───── Excerpted text
Thanks for sharing the history and explaining what is in it. I played around a bit and confirmed your results. This is all technical feedback. You can reach out at the Micro-Galaxy chat I linked above to reach the scientists who are scientific domain experts!

  1. Your samples have high coverage versus the targets. If downsampled, any of the three target databases process Ok.

  2. The full size sample will process with your V4 region in dataset 83 as the target, but will fail with the other two targets (datasets 80 or 112). You could explore this more. I can see that you started doing that by comparing targets 83 and 112 and you could also explore which contigs are capturing a hit or not to target 83, using the “not” subset against the other targets to see what happens.

  3. Downsampling the query by a factor of 10 will allow all three targets to process. Maybe compare the full query and a subsamples query to target 83 to estimate how much you can downsample without losing valuable information? I just used 10 as a test.

If you want to downsample, do this at the start with the tool Sub-sample sequences files.

The resources at the EU server are considerable and the largest offered publicly at a Galaxy server. Meaning, this is probably the actual limit with Mothur but you could explore this more in their publications, or maybe someone has done a review?

I also ran a small test with FastQC with all of your samples, the factor 10 downsample, and the downsampled publication data we used in the Mothur tutorials. The duplication rates seem consistent and nothing popped out to me here.

Edit: the processing resources at both of these servers are the same, and your account is the same. The meta server just has a filtered tool panel to simplify the usage.
──────────
───── Data for this task
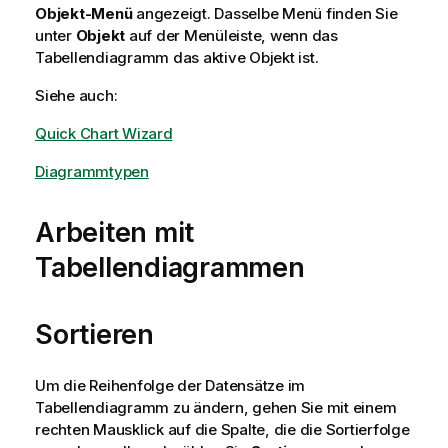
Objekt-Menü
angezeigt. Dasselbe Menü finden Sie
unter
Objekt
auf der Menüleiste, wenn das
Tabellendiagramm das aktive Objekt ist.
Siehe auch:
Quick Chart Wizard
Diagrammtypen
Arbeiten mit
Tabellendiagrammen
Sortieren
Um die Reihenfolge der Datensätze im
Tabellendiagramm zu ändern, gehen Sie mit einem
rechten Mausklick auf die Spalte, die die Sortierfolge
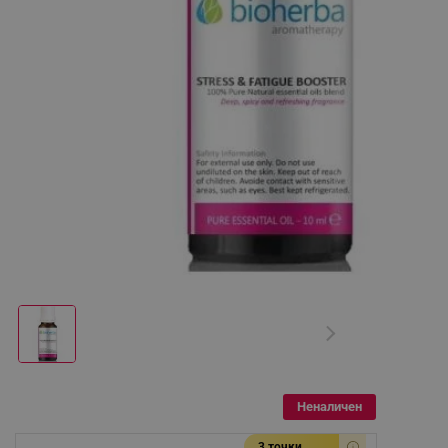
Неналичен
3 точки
──────────
───── Data for this task
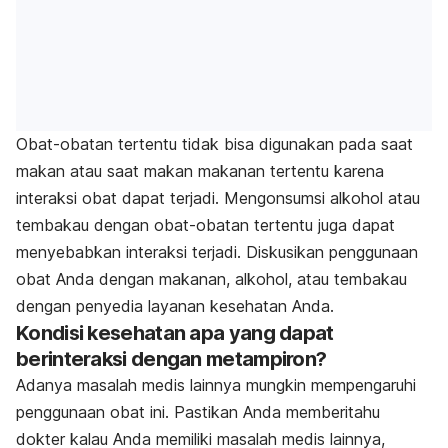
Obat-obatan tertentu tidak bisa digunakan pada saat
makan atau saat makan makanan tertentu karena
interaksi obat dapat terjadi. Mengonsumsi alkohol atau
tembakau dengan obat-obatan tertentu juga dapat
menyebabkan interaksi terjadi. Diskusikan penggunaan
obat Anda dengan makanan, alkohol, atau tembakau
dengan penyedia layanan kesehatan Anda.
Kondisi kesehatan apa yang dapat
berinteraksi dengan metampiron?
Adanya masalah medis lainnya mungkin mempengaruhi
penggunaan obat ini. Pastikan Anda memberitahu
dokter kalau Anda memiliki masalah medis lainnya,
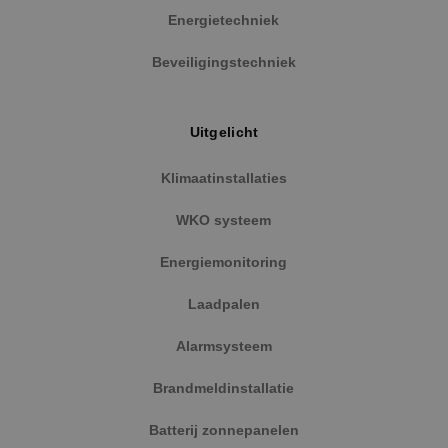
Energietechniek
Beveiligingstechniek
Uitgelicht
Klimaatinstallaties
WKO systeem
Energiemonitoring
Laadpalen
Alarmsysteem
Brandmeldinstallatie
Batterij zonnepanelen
──────────
Actions to take
1. Answer these questions about the forum reply on downsampling:
(a) By what factor was the query downsampled in the test?
(b) Which dataset holds the V4 region target that the full-size sample will process against?
(c) Which tool is named for downsampling at the start?
2. From the records, retype the lines between the one holding "Energietechniek" and the one holding "Batterij zonnepanelen", inclusive.
The records are unrelated to the text.

Solutions below
1.
(a) 10
(b) Dataset 83
(c) Sub-sample sequences files

2.
Energietechniek
Beveiligingstechniek
Uitgelicht
Klimaatinstallaties
WKO systeem
Energiemonitoring
Laadpalen
Alarmsysteem
Brandmeldinstallatie
Batterij zonnepanelen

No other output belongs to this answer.